Хочу тебе повторить: не надейся, что папа с мамой, глядя на пушок на твоей верхней губе, перестанут делать тебе внушения. Нет, ты для нас в любом возрасте будешь нашим старшим, нашим первым сыном. И слушай наши внушения без возражений А твой возраст, твой растущий разум позволяют тебе отделять в этих внушениях то, что продиктовано лишь нашим беспокойством, от того, что следует воспринять, чтобы не сделать в жизни ненужных ошибок. Я подчеркиваю — ненужных, ибо нет людей, которые не делают ошибок. Важно только, чтобы избежать ошибок родителей и чтобы свои ошибки были поправимыми. Скажем, остаться без ног из-за глупого бахвальства — это уже непоправимая беда. Избрать не ту профессию — это дело поправимое, но... ценой потери многих лет жизни на нелюбимое дело... Женитьба не по любви или слишком рано, не успев, что называется, встать на свои ноги, — это хотя и поправимая, но весьма тяжелая беда, оставляющая глубокую душевную травму. И тому примеров много. Вот об этом не забывай.

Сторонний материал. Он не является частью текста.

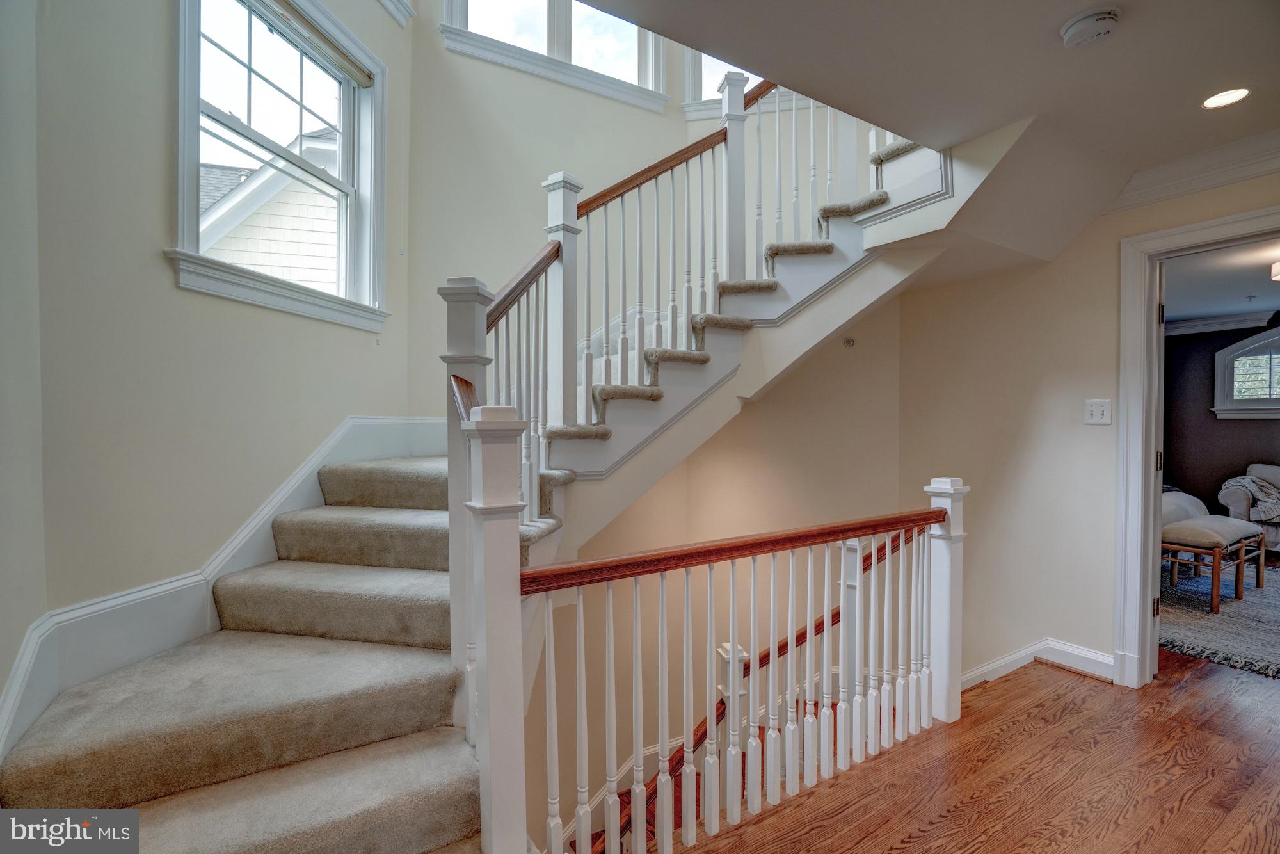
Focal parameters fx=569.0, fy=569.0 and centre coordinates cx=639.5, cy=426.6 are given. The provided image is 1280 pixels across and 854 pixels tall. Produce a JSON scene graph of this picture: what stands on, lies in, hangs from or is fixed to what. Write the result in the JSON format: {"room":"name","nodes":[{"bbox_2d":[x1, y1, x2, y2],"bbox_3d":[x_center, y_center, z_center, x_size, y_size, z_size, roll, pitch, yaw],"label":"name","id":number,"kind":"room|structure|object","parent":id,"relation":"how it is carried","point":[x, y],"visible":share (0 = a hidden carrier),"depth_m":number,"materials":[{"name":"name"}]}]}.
{"room":"staircase","nodes":[
{"label":"staircase","id":0,"kind":"room"},
{"bbox_2d":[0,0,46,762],"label":"left wall","id":1,"kind":"structure","parent":0,"point":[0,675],"depth_m":1.41,"materials":[{"name":"paint"}]},
{"bbox_2d":[0,0,415,717],"bbox_3d":[-1.628,-0.989,2.301,0.168,5.347,2.619,0,1,11],"label":"left wall","id":2,"kind":"structure","parent":0,"point":[169,292],"depth_m":1.88,"materials":[{"name":"paint"}]},
{"bbox_2d":[0,417,450,764],"bbox_3d":[-1.294,0.500,1.991,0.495,1.306,2.733,0,1,11],"label":"baseboard","id":3,"kind":"structure","parent":2,"relation":"attached to","point":[342,434],"depth_m":1.86,"materials":[{"name":"white paint"}]},
{"bbox_2d":[167,0,389,332],"bbox_3d":[-1.534,-1.160,2.479,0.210,1.416,1.188,0,1,10],"label":"window","id":4,"kind":"structure","parent":2,"relation":"in","point":[181,192],"depth_m":2.50,"materials":[{"name":"white glass"}]},
{"bbox_2d":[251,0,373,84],"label":"window blind","id":5,"kind":"object","parent":4,"relation":"attached to","point":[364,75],"visible":0.98,"depth_m":2.56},
{"bbox_2d":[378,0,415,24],"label":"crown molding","id":6,"kind":"structure","parent":2,"relation":"attached to","point":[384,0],"depth_m":3.27,"materials":[{"name":"white paint"}]},
{"bbox_2d":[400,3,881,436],"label":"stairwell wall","id":7,"kind":"structure","parent":0,"point":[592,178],"depth_m":3.73,"materials":[{"name":"paint"}]},
{"bbox_2d":[440,0,669,110],"bbox_3d":[-0.542,-2.952,3.923,1.597,1.237,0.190,0,1,-33],"label":"upper window","id":8,"kind":"structure","parent":7,"relation":"in","point":[554,43],"depth_m":3.92,"materials":[{"name":"white glass"}]},
{"bbox_2d":[678,47,807,119],"bbox_3d":[0.952,-3.166,4.251,0.742,1.790,0.482,0,1,-33],"label":"upper window","id":9,"kind":"structure","parent":7,"relation":"in","point":[692,73],"depth_m":4.29,"materials":[{"name":"white"}]},
{"bbox_2d":[530,280,908,848],"bbox_3d":[0.467,0.520,3.633,2.871,5.274,0.202,0,1,-33],"label":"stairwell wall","id":10,"kind":"structure","parent":0,"point":[770,404],"depth_m":3.65,"materials":[{"name":"beige paint"}]},
{"bbox_2d":[843,336,856,346],"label":"sprinkler head","id":11,"kind":"object","parent":10,"relation":"attached to","point":[850,342],"visible":0.97,"depth_m":3.77,"materials":[{"name":"metal"}]},
{"bbox_2d":[568,0,1279,193],"bbox_3d":[1.083,-1.299,0.797,4.743,0.241,3.265,0,1,-33],"label":"ceiling","id":12,"kind":"structure","parent":0,"point":[1120,0],"depth_m":1.85,"materials":[{"name":"white paint"}]},
{"bbox_2d":[1059,6,1121,48],"bbox_3d":[1.331,-1.170,1.681,0.136,0.045,0.140,0,1,-33],"label":"smoke detector","id":13,"kind":"object","parent":12,"relation":"attached to","point":[1080,28],"visible":0.98,"depth_m":1.65,"materials":[{"name":"white plastic"}]},
{"bbox_2d":[1201,86,1251,108],"bbox_3d":[2.136,-1.199,2.072,0.145,0.006,0.146,0,1,-33],"label":"recessed light","id":14,"kind":"object","parent":12,"relation":"in","point":[1208,103],"visible":0.98,"depth_m":2.07,"materials":[{"name":"white"}]},
{"bbox_2d":[667,650,1279,853],"bbox_3d":[1.632,1.411,1.140,7.669,0.258,4.242,0,1,-33],"label":"wood floor","id":15,"kind":"structure","parent":0,"point":[840,787],"depth_m":2.03,"materials":[{"name":"brown wood"}]},
{"bbox_2d":[0,101,973,853],"bbox_3d":[0.750,-0.139,2.145,5.095,6.757,3.008,0,1,-33],"label":"staircase","id":16,"kind":"structure","parent":15,"relation":"on","point":[259,683],"depth_m":2.65,"materials":[{"name":"carpet"}]},
{"bbox_2d":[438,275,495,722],"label":"newel post","id":17,"kind":"object","parent":16,"relation":"on","point":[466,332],"visible":0.42,"depth_m":1.72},
{"bbox_2d":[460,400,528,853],"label":"newel post","id":18,"kind":"object","parent":16,"relation":"on","point":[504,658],"visible":0.88,"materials":[{"name":"white wood"}]},
{"bbox_2d":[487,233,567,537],"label":"stair railing","id":19,"kind":"object","parent":16,"relation":"on","point":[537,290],"visible":0.5,"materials":[{"name":"wood"}]},
{"bbox_2d":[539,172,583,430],"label":"newel post","id":20,"kind":"object","parent":16,"relation":"on","point":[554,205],"visible":0.68,"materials":[{"name":"white wood"}]},
{"bbox_2d":[456,75,910,552],"bbox_3d":[0.285,-0.559,2.706,2.581,3.603,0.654,0,1,-33],"label":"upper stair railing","id":21,"kind":"object","parent":16,"relation":"on","point":[740,100],"visible":0.6,"depth_m":2.55,"materials":[{"name":"wood"}]},
{"bbox_2d":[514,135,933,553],"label":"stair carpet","id":22,"kind":"structure","parent":16,"relation":"on","point":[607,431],"depth_m":2.73,"materials":[{"name":"carpet"}]},
{"bbox_2d":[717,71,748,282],"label":"newel post","id":23,"kind":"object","parent":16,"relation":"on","point":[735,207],"visible":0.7,"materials":[{"name":"white wood"}]},
{"bbox_2d":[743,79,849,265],"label":"upper stair railing","id":24,"kind":"object","parent":16,"relation":"on","point":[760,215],"visible":0.5,"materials":[{"name":"white wood"}]},
{"bbox_2d":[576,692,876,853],"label":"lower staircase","id":25,"kind":"structure","parent":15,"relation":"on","point":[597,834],"depth_m":3.36,"materials":[{"name":"brown"}]},
{"bbox_2d":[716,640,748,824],"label":"newel post","id":26,"kind":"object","parent":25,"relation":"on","point":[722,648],"visible":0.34,"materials":[{"name":"white wood"}]},
{"bbox_2d":[497,483,968,853],"bbox_3d":[0.497,0.768,1.923,2.040,1.162,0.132,0,1,-33],"label":"landing railing","id":27,"kind":"object","parent":15,"relation":"on","point":[732,671],"visible":0.96,"depth_m":1.79,"materials":[{"name":"white wood"}]},
{"bbox_2d":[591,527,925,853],"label":"lower stair railing","id":28,"kind":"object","parent":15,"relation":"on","point":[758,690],"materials":[{"name":"white wood"}]},
{"bbox_2d":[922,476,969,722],"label":"newel post","id":29,"kind":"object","parent":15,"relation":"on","point":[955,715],"visible":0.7,"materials":[{"name":"white wood"}]},
{"bbox_2d":[1159,557,1279,678],"bbox_3d":[4.578,1.239,3.741,2.936,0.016,2.497,0,1,-33],"label":"rug","id":30,"kind":"object","parent":15,"relation":"on","point":[1223,630],"visible":0.67,"depth_m":3.65,"materials":[{"name":"grey carpet"}]},
{"bbox_2d":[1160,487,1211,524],"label":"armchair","id":31,"kind":"object","parent":30,"relation":"on","point":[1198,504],"visible":0.22,"depth_m":5.02,"materials":[{"name":"fabric"}]},
{"bbox_2d":[1161,495,1269,613],"bbox_3d":[4.187,0.960,4.267,1.094,0.559,0.475,0,1,-33],"label":"bench","id":32,"kind":"object","parent":30,"relation":"on","point":[1206,536],"visible":0.7,"depth_m":4.06,"materials":[{"name":"brown fabric"}]},
{"bbox_2d":[1216,462,1279,551],"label":"armchair","id":33,"kind":"object","parent":30,"relation":"on","point":[1250,469],"visible":0.61,"depth_m":5.43,"materials":[{"name":"grey fabric"}]},
{"bbox_2d":[1223,472,1279,521],"bbox_3d":[6.035,0.670,5.482,0.594,0.382,0.543,0,1,-33],"label":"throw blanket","id":34,"kind":"object","parent":33,"relation":"on","point":[1263,484],"visible":0.82,"depth_m":5.39,"materials":[{"name":"grey fabric"}]},
{"bbox_2d":[896,159,1279,695],"bbox_3d":[2.704,0.287,2.353,0.137,4.981,3.391,0,1,-33],"label":"right wall","id":35,"kind":"structure","parent":0,"point":[1105,310],"depth_m":3.14,"materials":[{"name":"beige paint"}]},
{"bbox_2d":[960,638,1114,689],"bbox_3d":[2.066,1.330,3.062,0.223,0.282,1.307,0,1,-33],"label":"baseboard","id":36,"kind":"structure","parent":35,"relation":"attached to","point":[1003,663],"depth_m":3.06,"materials":[{"name":"white paint"}]},
{"bbox_2d":[1083,399,1112,424],"bbox_3d":[2.290,-0.072,2.847,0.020,0.121,0.110,0,1,-33],"label":"light switch","id":37,"kind":"object","parent":35,"relation":"attached to","point":[1098,414],"visible":0.97,"depth_m":2.85,"materials":[{"name":"white plastic"}]},
{"bbox_2d":[1107,131,1279,214],"bbox_3d":[2.690,-1.123,1.749,0.316,0.129,2.306,0,1,-33],"label":"crown molding","id":38,"kind":"structure","parent":35,"relation":"attached to","point":[1161,195],"depth_m":2.52,"materials":[{"name":"white paint"}]},
{"bbox_2d":[1115,204,1279,688],"bbox_3d":[2.595,0.207,2.442,0.234,2.136,0.978,0,1,-33],"label":"door frame","id":39,"kind":"structure","parent":35,"relation":"attached to","point":[1120,431],"depth_m":2.70,"materials":[{"name":"white paint"}]},
{"bbox_2d":[1162,238,1279,325],"bbox_3d":[4.818,-1.214,3.930,5.000,0.114,4.055,0,1,-33],"label":"far room ceiling","id":40,"kind":"structure","parent":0,"point":[1268,304],"depth_m":4.60,"materials":[{"name":"white paint"}]},
{"bbox_2d":[1270,260,1279,281],"bbox_3d":[4.533,-1.093,3.819,0.390,0.161,0.385,0,1,-33],"label":"ceiling light","id":41,"kind":"object","parent":40,"relation":"attached to","point":[1279,265],"visible":1,"depth_m":3.92,"materials":[{"name":"white"}]},
{"bbox_2d":[1164,320,1279,523],"bbox_3d":[6.832,0.023,5.583,0.163,2.508,3.572,0,1,-33],"label":"dark room wall","id":42,"kind":"structure","parent":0,"point":[1233,434],"depth_m":6.30,"materials":[{"name":"paint"}]},
{"bbox_2d":[1166,309,1278,335],"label":"crown molding","id":43,"kind":"structure","parent":42,"relation":"attached to","point":[1198,324],"depth_m":6.20,"materials":[{"name":"white paint"}]},
{"bbox_2d":[1213,325,1279,418],"bbox_3d":[6.809,-0.571,5.766,0.163,1.017,1.382,0,1,-33],"label":"arched window","id":44,"kind":"structure","parent":42,"relation":"in","point":[1271,399],"depth_m":6.11,"materials":[{"name":"white glass"}]},
{"label":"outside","id":45,"kind":"structure","parent":0,"visible":0},
{"bbox_2d":[195,122,339,288],"bbox_3d":[-5.041,-1.424,7.728,6.170,6.020,5.030,0,1,-33],"label":"neighboring house","id":46,"kind":"structure","parent":45,"point":[251,262],"depth_m":6.49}
]}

Я тоже, сынок, помню наши прогулки. Думаю, что у нас будет еще немало таких прогулок и мы о многом сумеем потолковать. А сейчас будь повнимательней к маме... замени меня, пока я вернусь... И покрепче возьмись за учебу. Твои успехи теперь для меня дороже, чем мои собственные...» Затем отец пишет, что его интересуют способности сына, которые «пока еще рисуются туманно...».

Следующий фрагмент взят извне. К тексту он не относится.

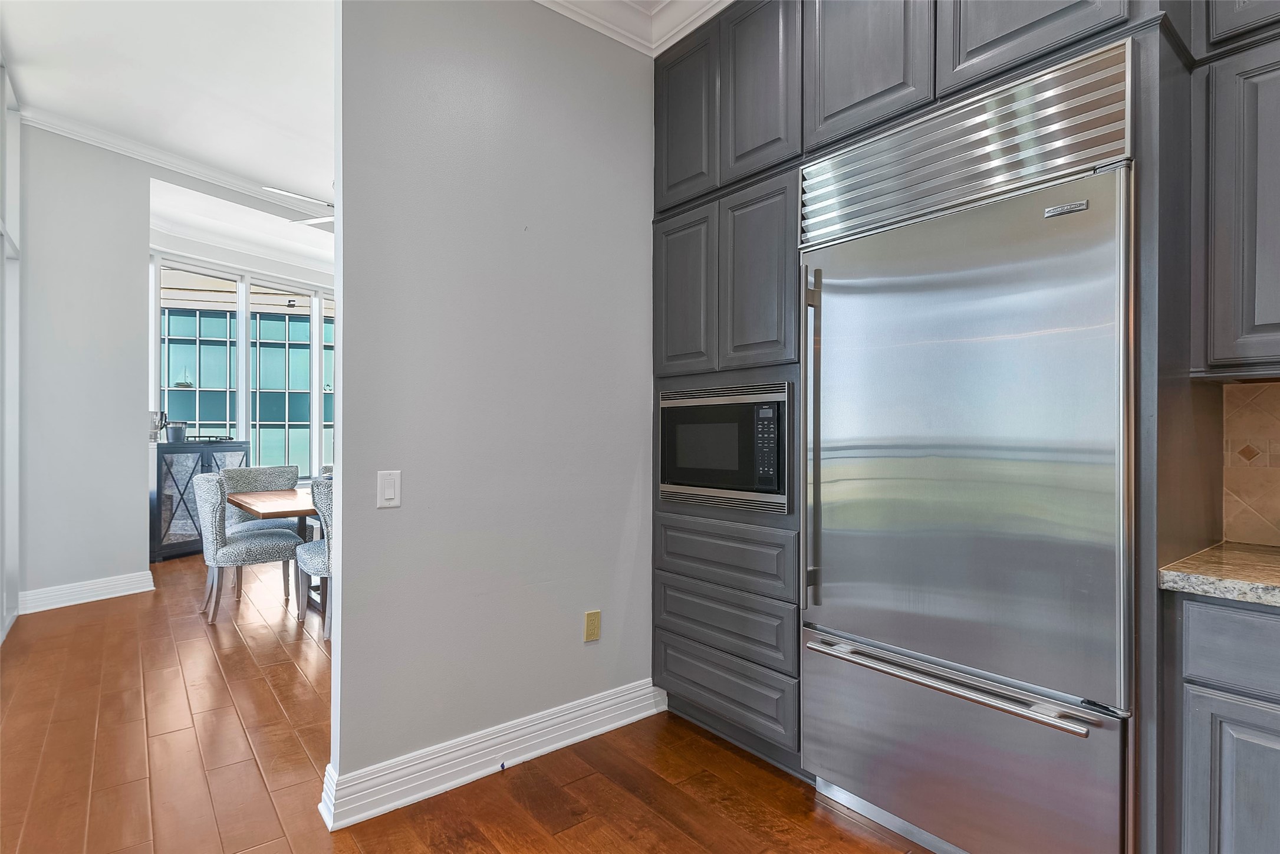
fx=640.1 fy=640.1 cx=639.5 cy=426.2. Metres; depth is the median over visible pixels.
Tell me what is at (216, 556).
dining chair
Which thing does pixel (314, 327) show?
window
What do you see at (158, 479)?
sideboard
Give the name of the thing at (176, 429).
bucket
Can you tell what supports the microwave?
in the tall cabinet at (1118, 26)
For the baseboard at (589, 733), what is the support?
attached to the partition wall at (650, 177)
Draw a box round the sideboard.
[150,438,249,561]
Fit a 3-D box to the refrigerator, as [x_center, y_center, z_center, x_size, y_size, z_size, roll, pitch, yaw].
[1.031,0.183,1.965,0.693,2.106,0.911,0,0,-39]
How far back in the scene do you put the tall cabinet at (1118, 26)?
2.04 m
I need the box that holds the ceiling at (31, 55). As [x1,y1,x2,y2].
[0,0,340,258]
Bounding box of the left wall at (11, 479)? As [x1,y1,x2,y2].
[0,56,21,644]
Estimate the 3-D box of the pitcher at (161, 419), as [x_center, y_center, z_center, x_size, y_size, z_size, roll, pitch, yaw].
[-4.287,-0.007,5.686,0.161,0.285,0.161,0,0,16]
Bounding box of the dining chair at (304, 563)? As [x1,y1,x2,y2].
[295,477,332,640]
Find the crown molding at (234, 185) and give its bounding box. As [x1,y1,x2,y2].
[19,101,324,218]
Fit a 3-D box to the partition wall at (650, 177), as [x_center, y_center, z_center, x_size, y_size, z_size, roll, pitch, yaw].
[-0.371,-0.358,2.542,1.622,3.190,0.123,0,0,-39]
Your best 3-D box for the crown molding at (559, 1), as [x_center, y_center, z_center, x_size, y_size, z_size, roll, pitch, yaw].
[0.302,-1.707,0.919,2.464,0.145,3.255,0,0,-39]
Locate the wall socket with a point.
(589, 621)
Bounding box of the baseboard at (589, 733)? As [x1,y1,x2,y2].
[314,678,665,828]
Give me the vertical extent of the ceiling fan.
0.487 m
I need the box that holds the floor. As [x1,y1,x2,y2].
[0,554,935,853]
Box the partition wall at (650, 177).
[325,0,656,815]
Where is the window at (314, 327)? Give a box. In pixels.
[150,252,336,480]
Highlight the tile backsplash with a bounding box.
[1221,379,1279,548]
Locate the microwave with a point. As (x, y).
(770, 484)
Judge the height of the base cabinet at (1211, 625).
0.870 m
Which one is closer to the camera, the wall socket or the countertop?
the countertop
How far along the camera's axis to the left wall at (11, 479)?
3.88 m
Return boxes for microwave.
[659,380,792,512]
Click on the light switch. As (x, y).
(391, 496)
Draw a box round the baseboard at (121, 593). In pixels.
[16,570,153,613]
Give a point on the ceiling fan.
(321, 220)
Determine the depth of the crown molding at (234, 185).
4.84 m
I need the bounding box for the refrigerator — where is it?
[800,35,1133,853]
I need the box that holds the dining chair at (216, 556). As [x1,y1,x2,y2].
[190,473,303,624]
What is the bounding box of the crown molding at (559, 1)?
[536,0,730,55]
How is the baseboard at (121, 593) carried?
attached to the left wall
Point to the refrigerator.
(960, 439)
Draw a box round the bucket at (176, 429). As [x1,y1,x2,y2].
[165,420,188,442]
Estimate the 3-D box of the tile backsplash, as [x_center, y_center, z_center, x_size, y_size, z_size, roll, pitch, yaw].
[2.316,0.099,1.091,0.013,0.460,2.047,0,0,-39]
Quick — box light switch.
[376,469,402,508]
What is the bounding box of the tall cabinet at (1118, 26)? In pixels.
[648,1,1206,848]
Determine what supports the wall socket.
attached to the partition wall at (650, 177)
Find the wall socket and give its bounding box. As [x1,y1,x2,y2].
[583,609,601,640]
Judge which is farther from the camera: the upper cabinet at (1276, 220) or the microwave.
the microwave
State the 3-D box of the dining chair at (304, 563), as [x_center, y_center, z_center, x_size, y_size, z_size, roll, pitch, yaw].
[-1.786,0.771,3.957,0.549,0.921,0.571,0,0,-39]
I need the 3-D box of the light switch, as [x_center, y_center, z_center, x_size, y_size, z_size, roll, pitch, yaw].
[-0.812,0.204,2.074,0.073,0.116,0.013,0,0,-39]
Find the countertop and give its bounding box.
[1160,541,1279,607]
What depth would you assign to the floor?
2.31 m
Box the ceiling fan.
[258,184,334,226]
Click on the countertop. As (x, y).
(1248, 571)
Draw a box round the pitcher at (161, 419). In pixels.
[149,409,168,442]
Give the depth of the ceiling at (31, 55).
3.81 m
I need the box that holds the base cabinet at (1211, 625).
[1163,591,1279,853]
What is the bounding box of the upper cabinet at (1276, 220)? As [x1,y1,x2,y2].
[1189,17,1279,376]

«С удовольствием крепко, по-мужски, жму руку своему младшему другу. Твой папа», — кончает письмо отец.
Из этих двух писем видно, как крепла и развивалась мужская дружба, как дорожил сын мнением отца по всем вопросам жизни и как терпеливо и умно отец воспитывал своего сына.
Итак, юность рвется в жизнь, юным хочется быть взрослыми, они серьезно желают, чтобы с ними считались, чтобы уважали их разум и чувства. Впереди у юности долгожданная взрослая жизнь. Долг родителей, готовя их к жизни, помогать им во всем, уважать их юность, признавать их право на самостоятельность. Чтобы все это лучше понять, вспомните свою юность, свое стремление к самостоятельности, свое право на любовь — и вы станете лучше, терпеливее и сочувственнее относиться к протеканию ранней юности ваших детей. Вы должны видеть мир не только с позиции взрослого, но и с позиции ребенка.
1 «Комсомольская правда» от 24 сентября 1968 г.
2 Из сочинений, собранных Л. Григорян и опубликованных в «Неделе».
3 А. М. Гринина-Земскова. Гражданин и семьянин. М., «Просвещение», 1967.